I don't know, but perhaps I should? Are adoptees born with some kind of built in radar telling them they should carry around with them some kind of insecurities? The reason I raise this question is because I see so much of myself in my daughter - and as you would know we are both adopted.
At such a tender age of four I see her competing at everything to prove her worth, but why? I don' feel that we have ever given her cause to feel insecure, to feel she needs to prove anything-infact she is the most clever and switched on little thing I have ever met.
I remember having the same traits as her as a child, and in some aspects of my life I feel I still find a need to fight for recognition and to prove I am just as good at anything as anyone else, but I don't honestly know why.
In saying this, it's probably not as all bad as it sounds, I have after all been able to achieve many things throughout my life I wouldn't have if I didn't have that drive to do so.
So, I hope my daughter realises she needs to prove nothing to nobody; except to herself, after all she has the world at her feet already, she just dosn't know it yet.
Personally I feel that it has nothing to do with being adopted. I believe that it is just part of who we are it's in our genes our soul it is part of what makes us unique, it's what makes us, well, us! If I looked at my family, I could tell you that I have a husband who strives to do the best and be the best of all that he can be, to enrich the lives of others and all that he touches in the community. ( Not adopted). My son, full of confidence, life, polite and he has fantastic work ethics, which is great for a 17 year old. ( Not adopted ). My daughter, always out to be the best that she can be. Pushes her self constantly, whether its sport or academically. At the age of 14 she knows exactly where she wants to be in life and what she wants from life. It's strange, for she has always been this way. It is like she was born with the path of her life right in front of her and she can see it all so clearly. (Not adopted). My youngest at the age of 12 it seems that he feels lost, still trying to find his way in life. Never to sure of anything, trying the vast array of sports to see where he fits in. He is so lovable, caring and the best hugger in the world. (also not adopted). But! As you can see they are all unique in their own way. That is just how and who we are..
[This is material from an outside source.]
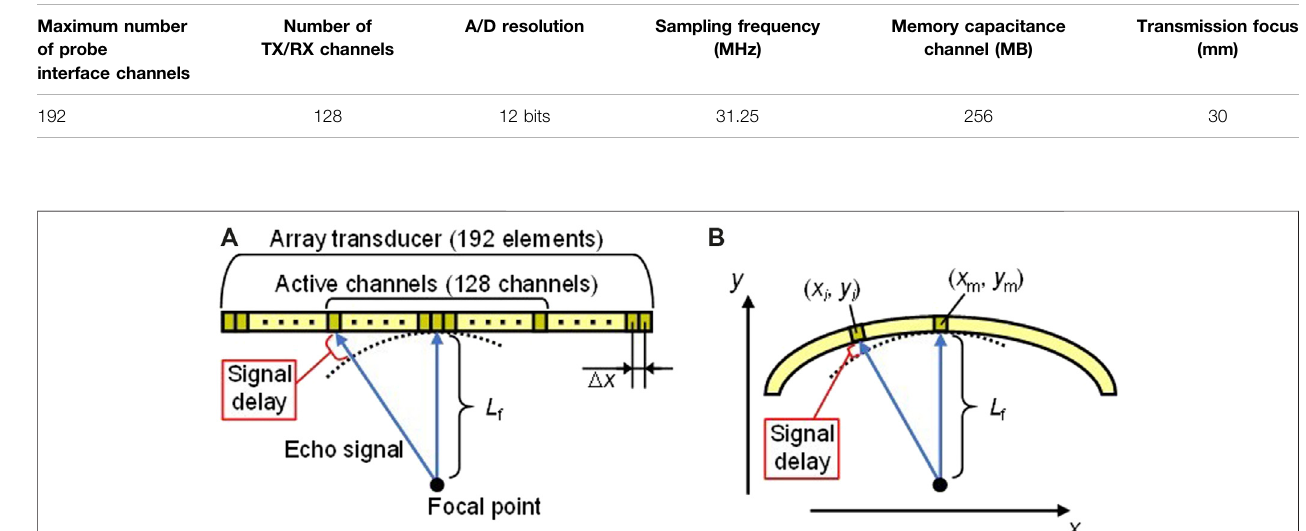
TABLE 2 | Speci fi cations of ultrasonic imaging equipment.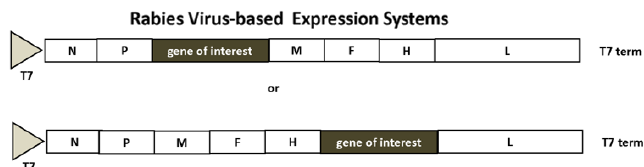
Figure 3. Measles Virus-Based Expression system. The measles virus structural proteins are flanked by T7 RNA polymerase promoter and the T7 RNA polymerase terminator. Foreign genes can be inserted between the P and M or H and L genes. H, MV hemagglutinin; L, MV L protein; M, MV matrix protein; N, MV nucleocapsid protein; T7, T7 RNA polymerase promoter; T7 term, T7 RNA polymerase terminator.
ReplyDeleteHi, I do agree...I am an adoptee and also an adoptive Mother through the NSW local program. My friend (also an adoptee) and I have discussed this very issue and conclude that we do carry around more insecurities, a desire to prove ourselves and a feeling of being second rate. The second rate feeling comes from other peoples responses to adoption and sadly partucularly Australia. I say this because I was born/adopted in NZ and my friend the UK. There seems to be more stignatism about adoption in Oz (not as accepted) because there is less of it.